The Breakthrough report recommends companies drive a tough bargain on construction contracts, including clauses that shift much of the liability for delays and cost overruns onto contractors. They also need to lock in reliable contracts to supply raw materials and clean electricity (“It’s not worth investing in a climate project that negatively impacts the environment,” the report warns).
Finally, the report recommends that companies build flexibility into the prices they offer for long-term customers and not lock themselves into an offering that may turn out to be unprofitable if underlying costs change. That’s the situation that recently doomed Ørsted’s offshore wind farms in New Jersey and NuScale’s advanced nuclear power plant in Utah.
The View From Boston
Boston-based private equity firm Spring Lane Capital is working to narrow the valley of death with a two-day boot camp called Developer U that trains climate tech execs on the fundamentals of how to finance a project, get regulatory approval for it, and manage the “hard-hat crowd” that will actually build it.

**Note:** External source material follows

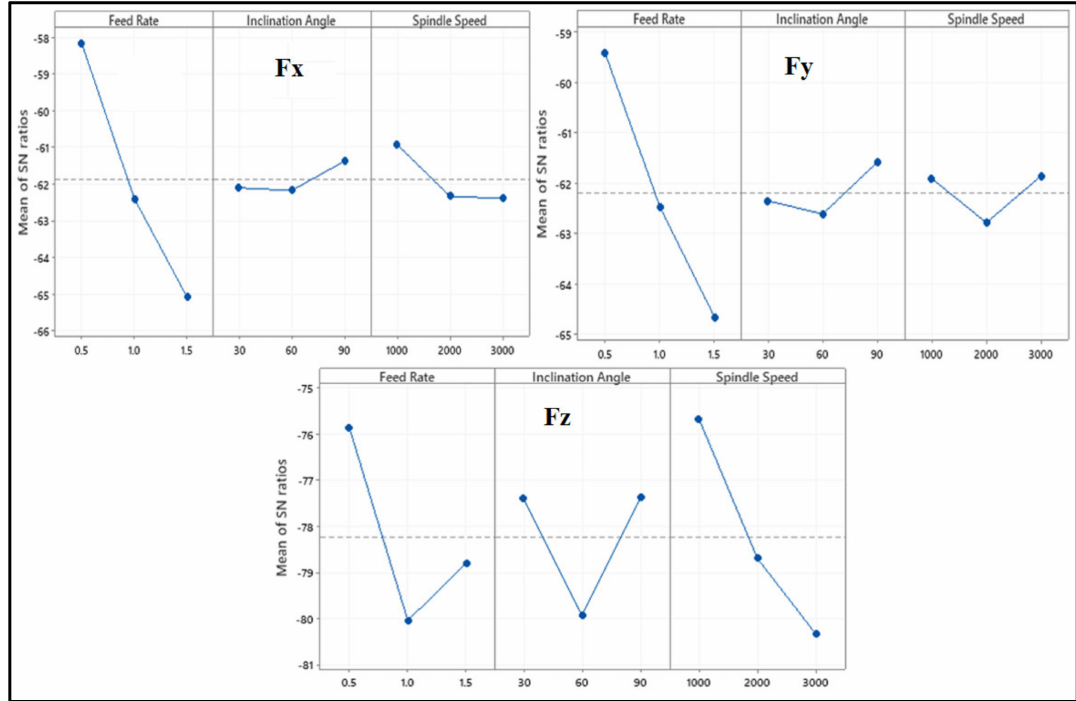
Figure 6. Main E ff ects Plot of S / N ratios for Fx, Fy and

“When you go and informally talk to all the climate tech accelerators, incubators, and nonprofits, there is virtually zero focus on project development,” said Sean Sandbach, the firm’s head of capital formation and ESG. “There’s a huge gap in what they understand.”
Room for Disagreement
LanzaJet isn’t out of the woods yet, having not yet reached profitability. That means locking in more customers. According to Jacobs, governments aren’t doing enough on that front, and are too focused on giving grants and loans to individual projects. “Really, they should be stoking demand,” he said, by channeling public money into more generous tax breaks for clean tech buyers.
- Commercial-scale climate tech isn’t a surefire win even after the “first of a kind” project gets built. Climate tech companies need help from traditional engineering firms to solve new problems on a project-by-project basis, investors explained to CTVC.